The international aviation market is facing strong headwinds currently, with the high fuel cost as well as currency devaluations affecting airline financials. In the Gulf, Dubai-based Emirates has witnessed a drastic fall in its half-year profits for the first six months of 2018, as the UAE carrier battles ‘various aviation challenges’ which have led to a significant weakening in its financials.

Emirates, who is the largest airline in the United Arab Emirates, on Tuesday posted a sharp 86% drop in half-year profits. The carrier recorded a profit of just $62mn in the first half of the 2018-2019 fiscal year compared with $452mn in the same period last year.

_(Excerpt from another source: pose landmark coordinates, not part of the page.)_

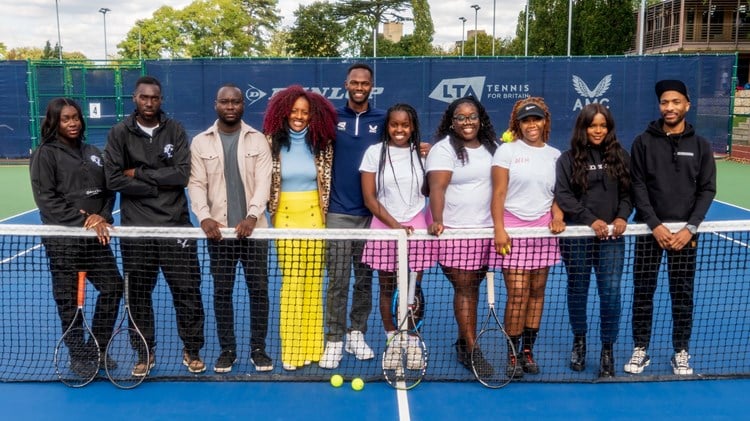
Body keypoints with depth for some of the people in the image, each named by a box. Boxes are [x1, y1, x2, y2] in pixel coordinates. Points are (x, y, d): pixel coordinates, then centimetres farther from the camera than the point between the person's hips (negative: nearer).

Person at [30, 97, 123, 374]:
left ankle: (98, 349, 20)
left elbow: (108, 190, 12)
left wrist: (103, 217, -8)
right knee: (69, 299, 1)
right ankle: (79, 355, 17)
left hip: (95, 236, 5)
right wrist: (83, 221, -16)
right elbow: (46, 198, -10)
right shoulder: (45, 154, -2)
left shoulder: (93, 153, 14)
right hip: (63, 239, -5)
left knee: (113, 287, 4)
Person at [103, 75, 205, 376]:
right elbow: (114, 180, -9)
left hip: (176, 225, 0)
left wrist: (140, 174, -10)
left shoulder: (175, 130, 2)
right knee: (138, 294, 10)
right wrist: (159, 184, -10)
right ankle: (145, 352, 27)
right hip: (136, 228, 0)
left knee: (187, 290, 5)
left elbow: (182, 174, -9)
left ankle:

Sheikh Ahmed, the CEO of Emirates Group, has blamed “uncertain economic and political realities in our region and in other parts of the world”, as well as a high oil price, and currency devaluations in nations across the globe, including India, Brazil, and Iran. Sheikh Ahmed has already warned “The next six months will be tough” — suggesting that the financials at Emirates may soon proceed from bad, to worse.

Profit for the Emirates Group, which also includes Dnata, an air services provider (including ground handling), was also down by 53%.

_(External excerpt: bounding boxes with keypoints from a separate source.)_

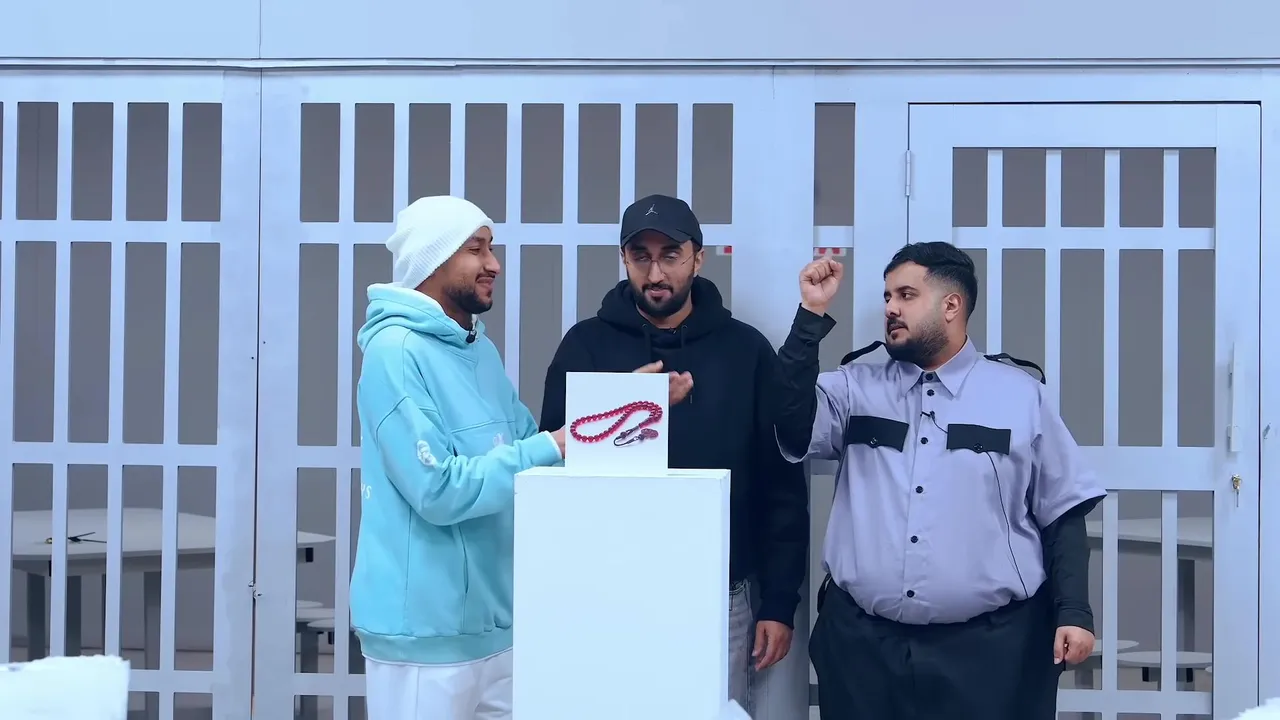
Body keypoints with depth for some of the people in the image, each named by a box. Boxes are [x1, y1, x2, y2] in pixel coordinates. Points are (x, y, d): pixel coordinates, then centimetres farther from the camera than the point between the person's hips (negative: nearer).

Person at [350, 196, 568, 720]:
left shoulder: (481, 349, 11)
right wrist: (552, 450, -19)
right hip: (425, 629, -8)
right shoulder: (397, 351, -16)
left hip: (496, 619, 8)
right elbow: (439, 491, -22)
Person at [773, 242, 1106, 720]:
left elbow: (1063, 515, 6)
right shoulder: (856, 387, 9)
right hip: (864, 642, 2)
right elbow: (793, 429, -8)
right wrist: (812, 315, -10)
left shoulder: (1020, 395, 4)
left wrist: (1074, 612, -2)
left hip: (990, 645, -1)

Emirates’ mammoth 86% drop in airline profits comes at a time whereby the Dubai-based carrier has faced difficulties both at home and internationally. Earlier this year, the airline started quietly sending new planes to be stored in the desert, at the relatively empty Al Maktoum airport, amid lower demand and a pilot shortage — caused by a wave of resignations from the flight crew, who cited poor working conditions at the airline.

In terms of regional instability, Emirates is unable to fly to Doha, Qatar, due to an unjust blockade led by Saudi Arabia and the UAE. While the effects of the blockade are felt across the Gulf, it’s also impacted Emirates. Emirates has lost a significant amount of local passenger traffic, and it has also felt the reduction of passengers that would originate in Doha, but fly Emirates — for example, between Doha-Dubai-Bangkok. Qatar Airways, who lost its two biggest local markets, triggered a vast global expansion and compensated for the lost destinations.

In Dubai, Emirates airline is not alone with its decline in financials. Just recently, the government confirmed that the expansion of Dubai’s Al Maktoum International Airport has been suspended. Furthermore, residential property prices have dropped by more than 15% since late 2014 and are still falling. Dubai’s stock market is also down 20% this year — the worst performance in the region.

To make matters worse, this year, major airlines have announced their exit from Dubai, citing economic reasoning. Australia’s flag carrier, Qantas have axed Dubai, replacing the UAE stopover with Singapore. Qantas said Singapore is a ‘more preferred passenger option’.

In the UK, British airline Virgin Atlantic announced the axe of its London Heathrow-Dubai route. Virgin Atlantic said “due to external factors, Dubai is no longer economically viable” — and the airline will withdraw from the UAE in March 2019.

In addition, Royal Brunei has formally axed its Dubai stopover as part of its London Heathrow-Dubai-Brunei route, with the airline saying they’re killing the Dubai stopover due to ‘a change in demand’.

Even with airline cargo operations performing solidly worldwide, cargo volumes for Emirates have declined this year — unlike nearly all other major airline carriers, which have seen promising growth in their cargo divisions throughout 2018.

Several major airlines have exited the Dubai market in response to a weakening economic outlook, and a fall in passenger demand. With Emirates storing A380s and 777s in the desert this year, a fall in profits was expected — but 86% is an unexpectedly sharp drop, and the UAE carrier has already warned that the next six months will be financially difficult for the airline.